The study appears in the Journal of the American Chemical Society.
Chemically activated molecular switches are molecules that can shift controllably between two stable states and that can be reversibly switched — like a light switch — to turn different functions “on” and “off.” For example, light-activated switches can fine-tune anti-cancer drugs, so they target only cancer cells and not healthy ones, thereby eliminating the side effects of chemotherapy.
But such switches typically generate waste and side products that are problematic. One way of making these processes cleaner is by using light energy, similar to how photosynthesis operates in nature. In their experiments, the researchers show that a merocyanine-based photoacid derivative can effectively be used in a switching process that is fast, efficient and forms no wastes.

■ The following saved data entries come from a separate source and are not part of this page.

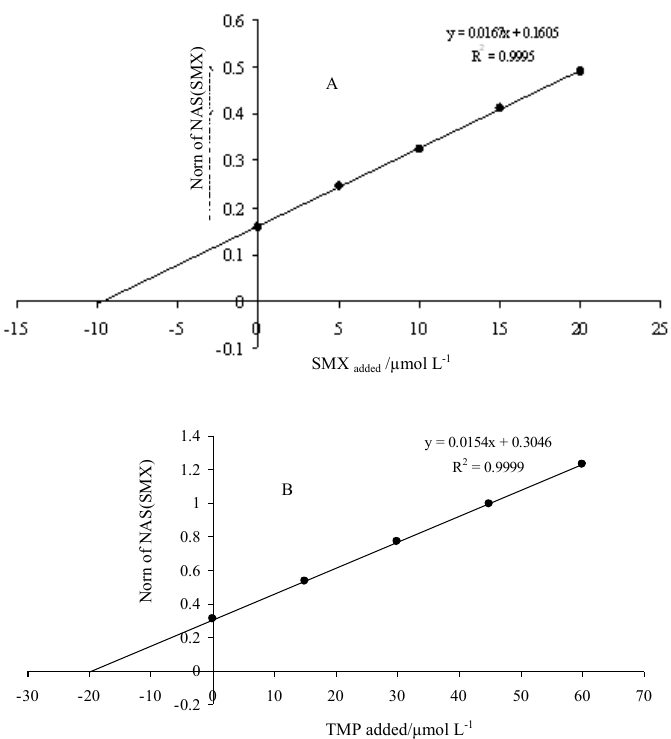
Figure 6. Plot of Norms of NAS mixtures of SMX ( 10 µmol L -1 ) and TMP ( 20 µmol L -1 ) at pH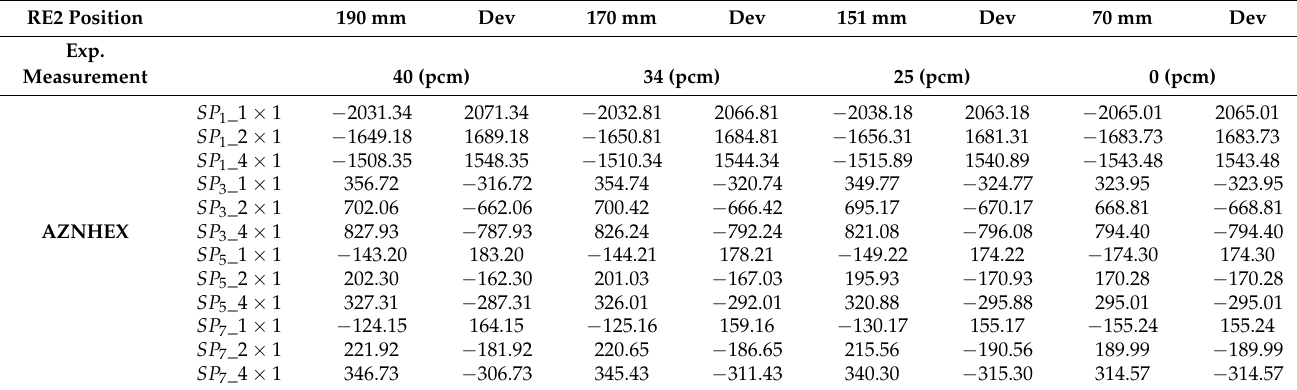
Table 7. Reactivity values and deviation in pcm from AZNHEX calculations with radial refinement and experimental data.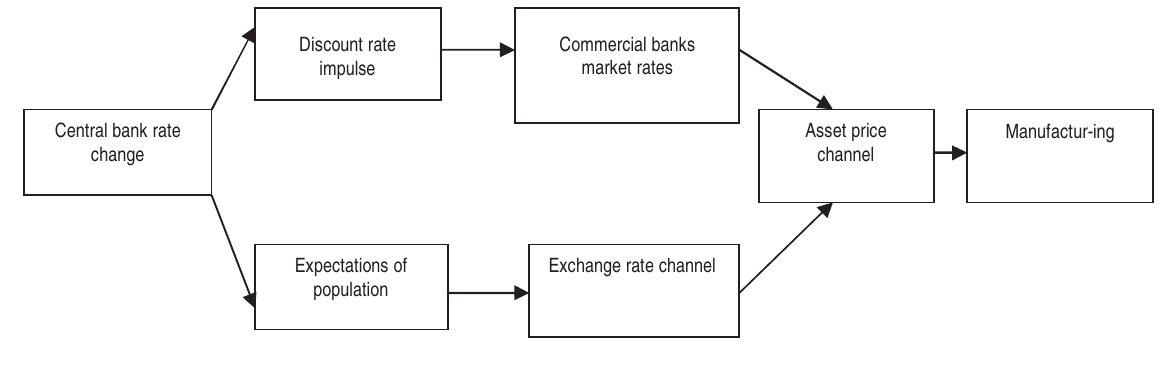
Fig. 2. The place of asset price channel in the transmission mechanism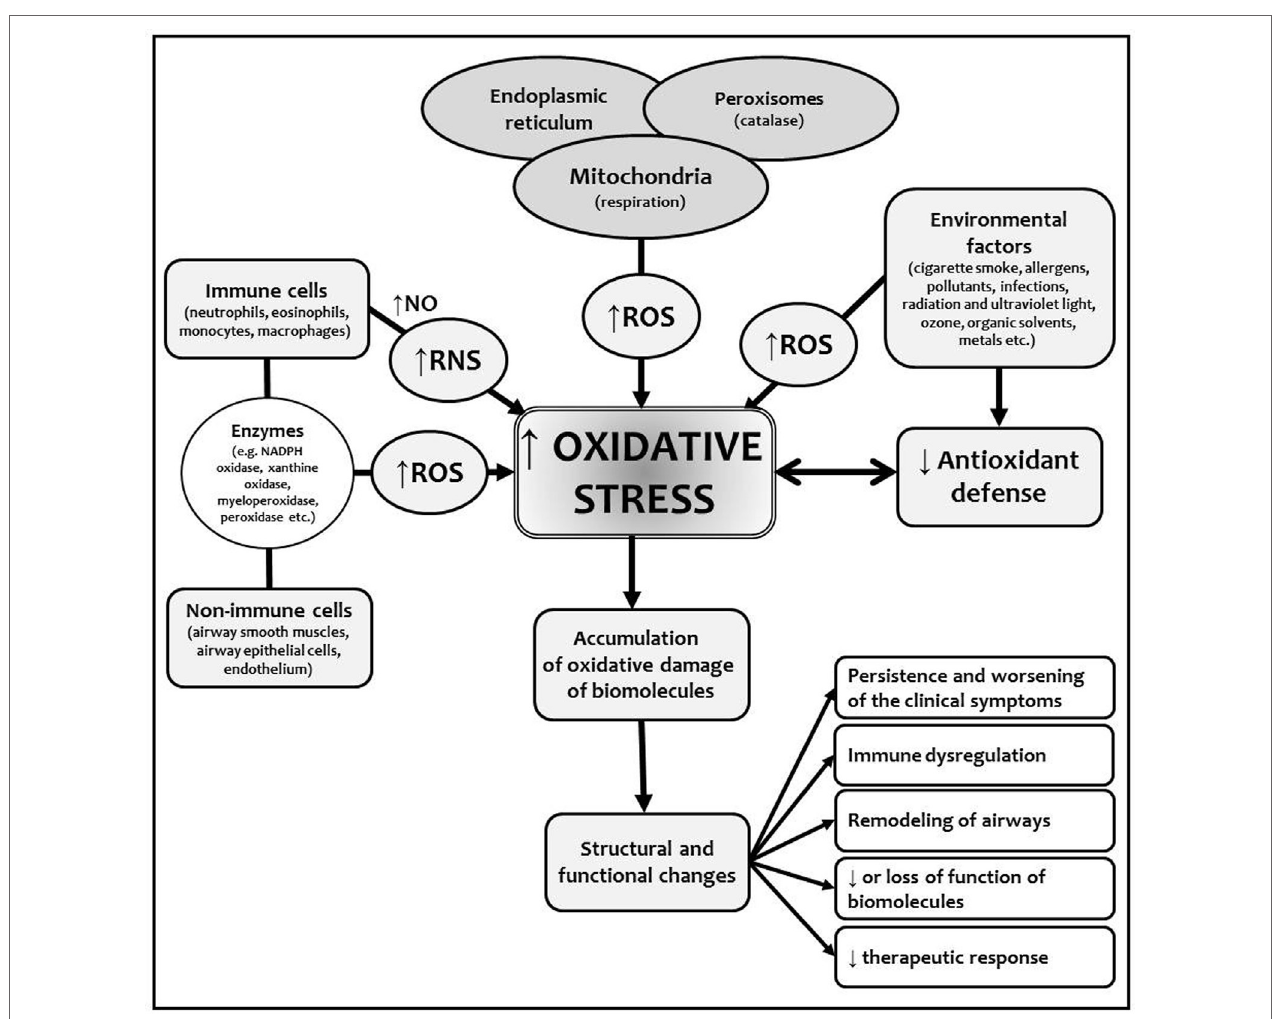
FigURe 1 | Origin of ROS and RNS and oxidative stress in bronchial asthma (BA). Chronic inflammation in BA is characterized by the overproduction of ROS/RNS as a consequence of increased activation of immune and non-immune cells in cellular inflammatory infiltrate. Various exogenous factors promote and amplify the inflammation and also increased the formation of reactive species via many mechanisms (e.g., induction of mitochondrial dysfunction, DNA repair mechanisms damage). Chronic inflammation decreases the capacity of endogenous antioxidant defense mechanisms, which are not able to compensate overproduction of ROS/RNS. This leads to the accumulation of the changes in biomolecules with structural and functional consequences. Abbreviations: NO, nitric oxide; RNS, reactive nitrogen species; ROS, reactive oxygen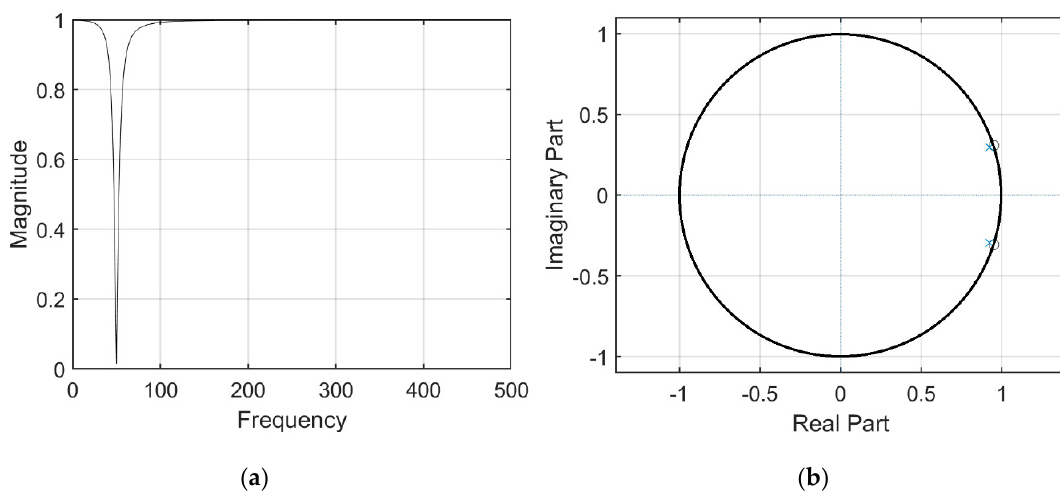
Figure 5. Third-order 50 Hz notch filter with ak = [1.0000–1.8451 0.9391], bk = [0.9695–1.8451 0.9695] and sampling frequency = 1000 Hz: ( a ) frequency response and ( b ) pole-zero pattern plot.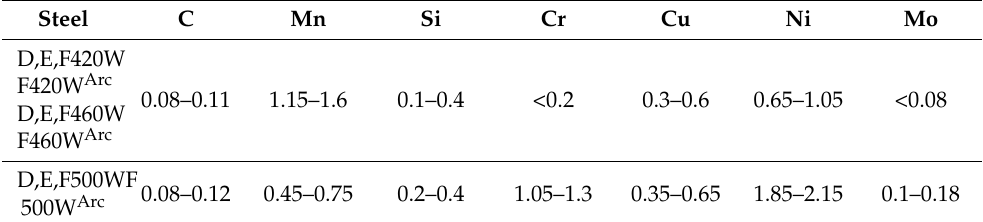
Table 1. Chemical composition of steels according to GOST R 52927-2015, wt%.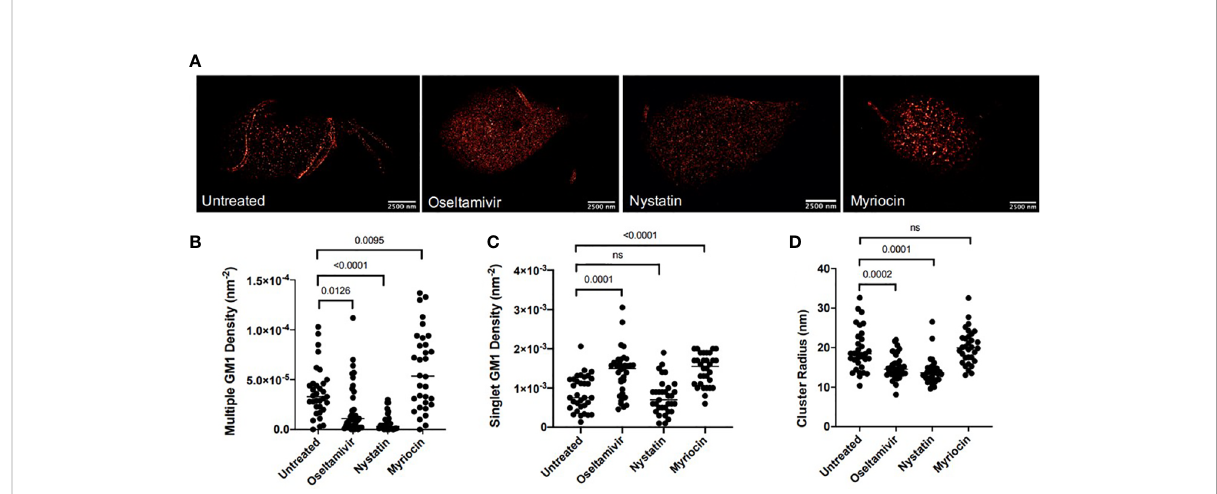
FIGURE 2 Nanoscopic GM1 clustering characteristics. (A) Representative dSTORM images of G lamblia untreated and treated with various agents. Bars, 2500nm (B) Hierarchical clustering quanti fi cation of nanoscopic GM1 cluster geometries for densities of multiple GM1 clusters. (C) Hierarchical clustering quanti fi cation of nanoscopic GM1 singlet densities. (D) Quanti fi cation of GM1 cluster radii. 15 cells were imaged per sample, and regions of interest (ROI) were selected on each cell. Each sample ranges from 32-35 total ROIs investigated. ns, non signi fi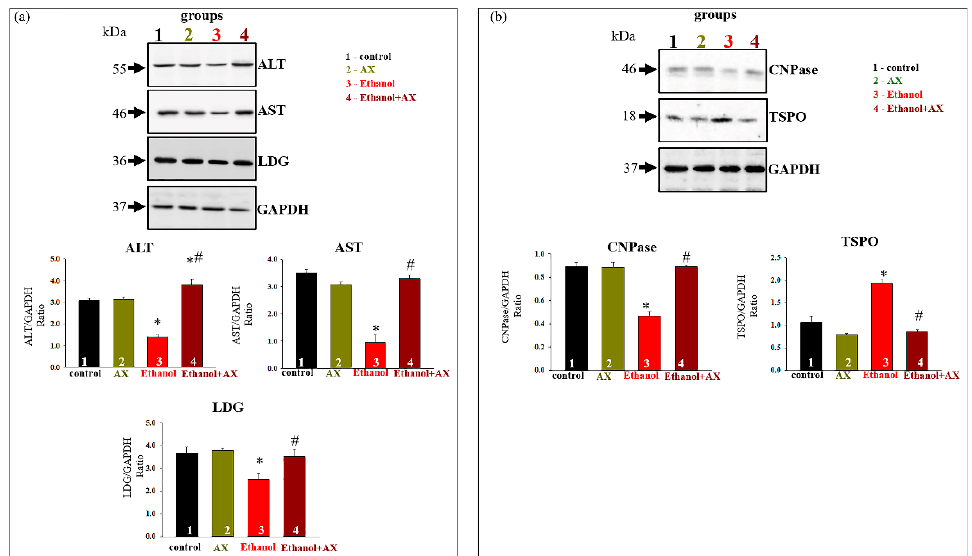
Figure 2. The effect of AX and Ethanol on the content of ALT, AST, LDG, CNPase, and TSPO in rat liver tissue. ( a )—upper part: immunostaining with ALT, AST, and LDG antibodies; low past: quantification of immunostaining by computer-assisted densitometry presents as a ratio of proteins to GAPDH. GAPDH was used for normalization of proteins. ( b )—upper part: immunostaining with CNPase and TSPO antibodies; low part: quantification of immunostaining by computer-assisted densitometry presented as a ratio of proteins to GAPDH. The data are presented as the means ± SD of three independent experiments. * p < 0.05 significant difference in the protein levels in comparison with the control (group 1). # p < 0.05 compared to RLM isolated from ethanol-administrated rats (group 3). The statistical significance of the differences between the pairs of mean values was evaluated using the Student–Newman–Keul test, while ethanol treatment (group 3, red columns on all diagrams) significantly reduced the protein content. Thus, we showed a decrease in ALT levels by 60%, AST by 70%, and LDG by 40% compared with the control group (red columns 3 vs. black columns 1). At the same time, in the liver of rats treated with both ethanol and AX (group 4, scarlet columns in all diagrams), the indicators increased approximately to the control values (scarlet columns 4 compared to black 1). Thus, AX is able to abolish ethanol-induced changes in the liver tissue lysates.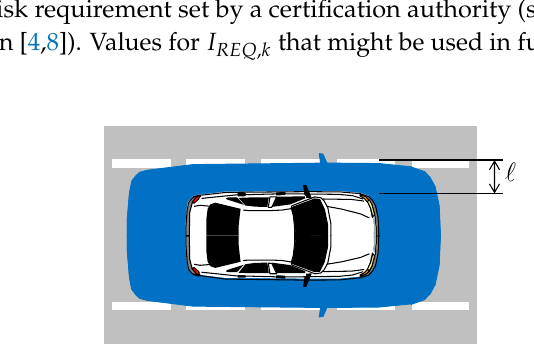
Figure 1. Defining Integrity Risk for Automotive Applications. The integrity risk is the probability of the car being outside the alert limit requirement box (blue shaded area) when it was estimated to be inside the box. When lateral deviation is of primary concern, then the alert limit is the distance (cid:96) between edge of car and edge of lane.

“We address a bottleneck that’s been hampering the field for decades — what to do with the accumulated salts and side products when activating such switches,” says co-author Ivan Aprahamian, an associate professor of chemistry. “Acids, bases and other compounds need to be constantly added to the mix to make sure the system can be switched, but within a few cycles there is so much waste that it interferes with the switching process. We found a neat solution by coupling an efficient photoacid to our chemically activated hydrazone switch. We showed the system can be efficiently modulated more than 100 times with no accumulation of waste or degradation. We are using visible light to accomplish this, so in reality we are converting light energy into a chemical output, similar to what happens in photosynthesis. You can look at this as a ‘green’ process that closes the loop in a nanotech-related process, and it will reduce waste in future industrial applications of molecular switches.”